> **ОТРЫВОК**

────────────────────────────────────────

И снова про СССР. Давненько не читали.
Псевдоисторическое, историософическое. Кого волнует теперь правда факта? У нас ведь литература. Писатель должен быть свободен. После того как провозгласили «конец идеологий», принялись мыслить еще более ненаучно, откровенно, неприкрыто идеологически.
Если вы думаете, что Советский Союз рухнул в конце 1991 года, то глубоко ошибаетесь. Дата смерти страны победившего социализма – март 1953-го. Испустила дух вместе со Сталиным.
Так, судя по всему, считает большинство.
Смелое утверждение? Приведем аргументы.
Что мы помним о Советском Союзе? Промельк дедушки Ленина, кончившего свой жизненный путь после броневика в Горках, Гражданскую войну, репрессии, ГУЛАГ…
А дальше как отрезало.
Как называлась страна, существовавшая с 1953 по 1991 – неизвестно. Да и существовала ли она?
В «Истребителе» память об СССР заканчивается там, где она обычно это делает у обывателей – 35-м и другими годами (истребитель). Но есть и отличие - она обогащена повествованием о сталинских соколах.
Справедливее всего было бы определить книгу как сборник рассказов о летчиках, если бы не одно «но». Объединяющее начало в мозаике индивидуальных историй имеется. Летчики для Быкова, как и в случае с товарищем Сталиным, - расходный литературный материал, необходимый для перехода в область стратосферы мысли: что это был за советский проект, в чем его суть.
Роман по большей части об этом.
Нельзя сказать, что читателю очень хотелось бы что-нибудь узнать на этот счет.
35 лет как толчем, стоило ли продолжать? Мы уже получили все ответы, какие только можно было себе вообразить – от «воплощение вековой мечты человечества» до «красной империи». И вот опять. Еще одна книга – ответ на вопрос, который мы не задавали.

────────────────────────────────────────

> **СПИСОК**
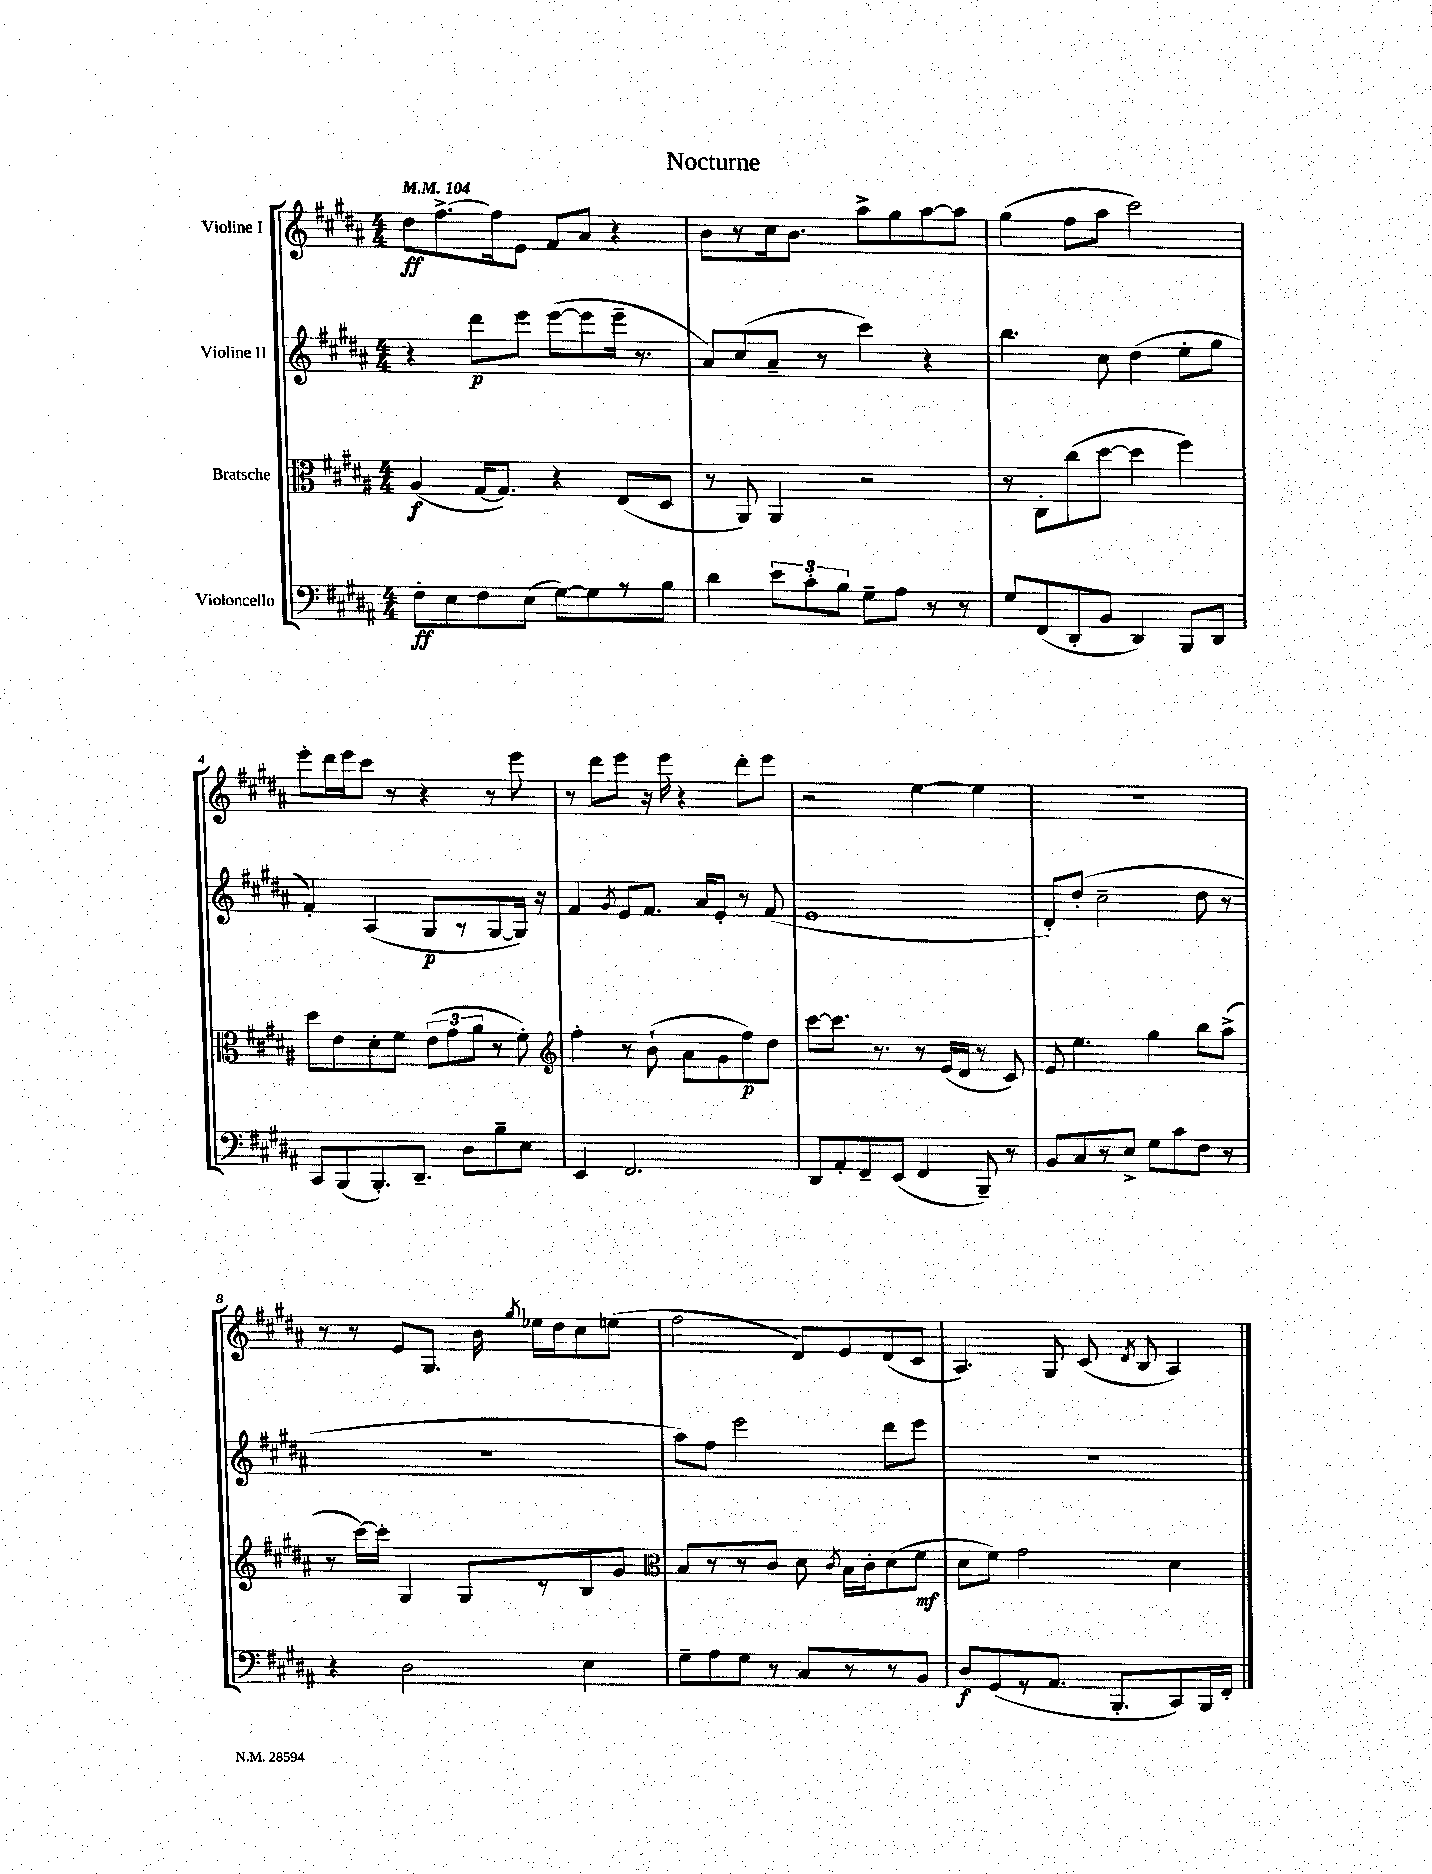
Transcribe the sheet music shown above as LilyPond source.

\header { title = "Nocturne" }
<<
\new StaffGroup <<
\new Staff = "s0" \with { instrumentName = "Violine I" } {
    \clef treble \key b \major \numericTimeSignature \time 4/4 \tempo 4 = 104
    \autoBeamOff dis''8[\ff fis''8.~-> fis''16 e'8] fis'8[ ais'8] r4 |
    b'8[ r8 cis''16 b'8.] ais''8[-> gis''8 ais''8~ ais''8] |
    gis''4( fis''8[ ais''8] cis'''2) |
    e'''8[-. dis'''16 e'''16 cis'''8] r8 r4 r8 e'''8 |
    r8 dis'''8[ e'''8] r16 e'''16 r4 dis'''8[-. e'''8] |
    r2 e''4~ e''4 |
    R1 |
    r8 r8 e'8[ gis8.] b'16 \acciaccatura { gis''8 } ees''16[ dis''16 cis''8 e''8]( |
    fis''2 dis'8[) e'8 dis'8( cis'8] |
    ais4.) gis8 cis'8( \acciaccatura { dis'8 } b8 ais4) \bar "|." |
}
\new Staff = "s1" \with { instrumentName = "Violine II" } {
    \clef treble \key b \major \numericTimeSignature \time 4/4
    \autoBeamOff r4 dis'''8[\p e'''8] e'''8[~( e'''8 e'''16]-- r8. |
    ais'8[) cis''8( ais'8]-- r8 cis'''4) r4 |
    b''4. cis''8 dis''4( e''8[-. gis''8] |
    fis'4-.) ais4( gis8[\p r8 gis8~ gis16]) r16 |
    fis'4 \acciaccatura { gis'8 } e'8[ fis'8.] ais'16[ e'8]-. r8 fis'8( |
    e'1 |
    dis'8[-.) dis''8]-.( cis''2-- dis''8 r8 |
    R1 |
    ais''8[) fis''8] e'''2 dis'''8[ e'''8] |
    R1 \bar "|." |
}
\new Staff = "s2" \with { instrumentName = "Bratsche" } {
    \clef alto \key b \major \numericTimeSignature \time 4/4
    \autoBeamOff ais4\f( gis16[~ gis8.]) r4 e8[( dis8] |
    r8 ais,8) ais,4 r2 |
    r8 cis8[-. cis''8( dis''8]~ dis''4 fis''4) |
    dis''8[ e'8 dis'8-. fis'8] \tuplet 3/2 { e'8[( gis'8 ais'8] } r8 fis'8-.) |
    \clef treble fis''4-. r8 b'8-!( ais'8[ gis'8 fis''8\p) dis''8] |
    cis'''8[~ cis'''8.] r8. r8 e'16[( dis'16] r8 cis'8) |
    e'8 e''4. gis''4 b''8[ ais''8]->( |
    r8 cis'''16[~) cis'''16]-. gis4 gis8[ r8 b8 gis'8] |
    \clef alto b8[ r8 r8 cis'8] dis'8 \acciaccatura { cis'8 } b16[ cis'16-. dis'8( fis'8]\mf |
    dis'8[ fis'8]) gis'2 dis'4 \bar "|." |
}
\new Staff = "s3" \with { instrumentName = "Violoncello" } {
    \clef bass \key b \major \numericTimeSignature \time 4/4
    \autoBeamOff fis8[-.\ff e8 fis8 e8]( gis8[~) gis8 r8 b8] |
    dis'4 \tuplet 3/2 { e'8[ cis'8-. b8] } gis8[-- ais8] r8 r8 |
    gis8[ fis,8( dis,8-. b,8] dis,4) b,,8[ dis,8] |
    cis,8[ b,,8( b,,8.-.) dis,8.]-- dis8[ b8-- e8] |
    e,4 fis,2. |
    dis,8[ ais,8-. fis,8-- e,8]( fis,4 b,,8--) r8 |
    b,8[ cis8 r8 e8]-> gis8[ cis'8 fis8] r8 |
    r4 dis2 e4 |
    gis8[-- ais8 gis8] r8 cis8[ r8 r8 b,8] |
    dis8[\f gis,8( r8 ais,8.] b,,8.[-. cis,8) b,,16 fis,16]-. \bar "|." |
}
>>
>>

────────────────────────────────────────

> **ЗАДАНИЕ**
Объясните по отрывку, почему книгу «Истребитель» не вполне справедливо назвать сборником рассказов о летчиках. Уложитесь в одно–три предложения.

> **ОТВЕТ**
В мозаике отдельных историй есть объединяющее начало. Летчики для Быкова, как и товарищ Сталин, служат расходным литературным материалом для размышления о том, что это был за советский проект и в чем его суть, и роман по большей части именно об этом.